Bernard Bresslaw (25 February 193411 June 1993) was a British actor and comedian. He was best known as a member of the Carry On film franchise. Bresslaw also worked on television and stage, did recordings and wrote a series of poetry.

Biography
Bernard Bresslaw was born the youngest of three boys into a Jewish family in Stepney, London, on 25 February 1934. He attended the Coopers' Company's School in Tredegar Square, Bow, London E3. His father was a tailor's cutter and he became interested in acting after visits to the Hackney Empire. London County Council awarded him a scholarship to train at the Royal Academy of Dramatic Art where he won the Emile Littler Award as the most promising actor. After Educating Archie on radio and The Army Game on television, more television, film and Shakespearean theatre roles followed, until he was cast in Carry On Cowboy in 1965. Although officially starring in 14 Carry On films, Bresslaw did appear in one other: Carry On Nurse. The legs of Terence Longdon were deemed to be too thin and scrawny looking, so Bresslaw's were used as 'stand'-ins for the scene where Joan Sims gives him a bath.

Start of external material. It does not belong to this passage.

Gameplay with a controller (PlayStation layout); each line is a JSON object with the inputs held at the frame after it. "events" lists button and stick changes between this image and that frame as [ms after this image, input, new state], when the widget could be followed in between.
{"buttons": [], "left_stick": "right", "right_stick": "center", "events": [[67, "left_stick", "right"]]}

Bresslaw's catchphrase, in his strong Cockney accent, was "I only arsked" (sic), first used in The Army Game, and later revived in Carry On Camping (1969). In his fleeting appearance as an angry lorry driver in the 1970 film Spring and Port Wine, his character was dubbed. 

At 6 ft 7 in (2.01 m), he was the tallest of the Carry On cast, head and shoulders over fellow Carry On regular Barbara Windsor, who was . Because of his height, he was briefly considered for the part of the Creature in Hammer's Curse of Frankenstein (1957), which ultimately went instead to  Christopher Lee. Bresslaw later made a comedy version of Dr. Jekyll and Mr. Hyde for Hammer titled The Ugly Duckling (1959). He made great efforts to prepare for roles, for example learning Fanagalo phrases for Carry On Up the Jungle (1970).

He featured as Varga, the lead villain in the 1967 Doctor Who story The Ice Warriors. Even though all the actors playing the aliens were over six feet tall, Bresslaw towered over them. Sonny Caldinez, who played an Ice Warrior in the story, stated in a 2004 interview that Bresslaw "was the only man that could make me feel small."

Between 1985 and 1987, Bresslaw played the role of 'Gorilla' in Yorkshire TV's 'The Giddy Game Show'.

Bresslaw was a member of the Grand Order of Water Rats, a British entertainment fraternity and in 1988 he was elected "King Rat" of the order.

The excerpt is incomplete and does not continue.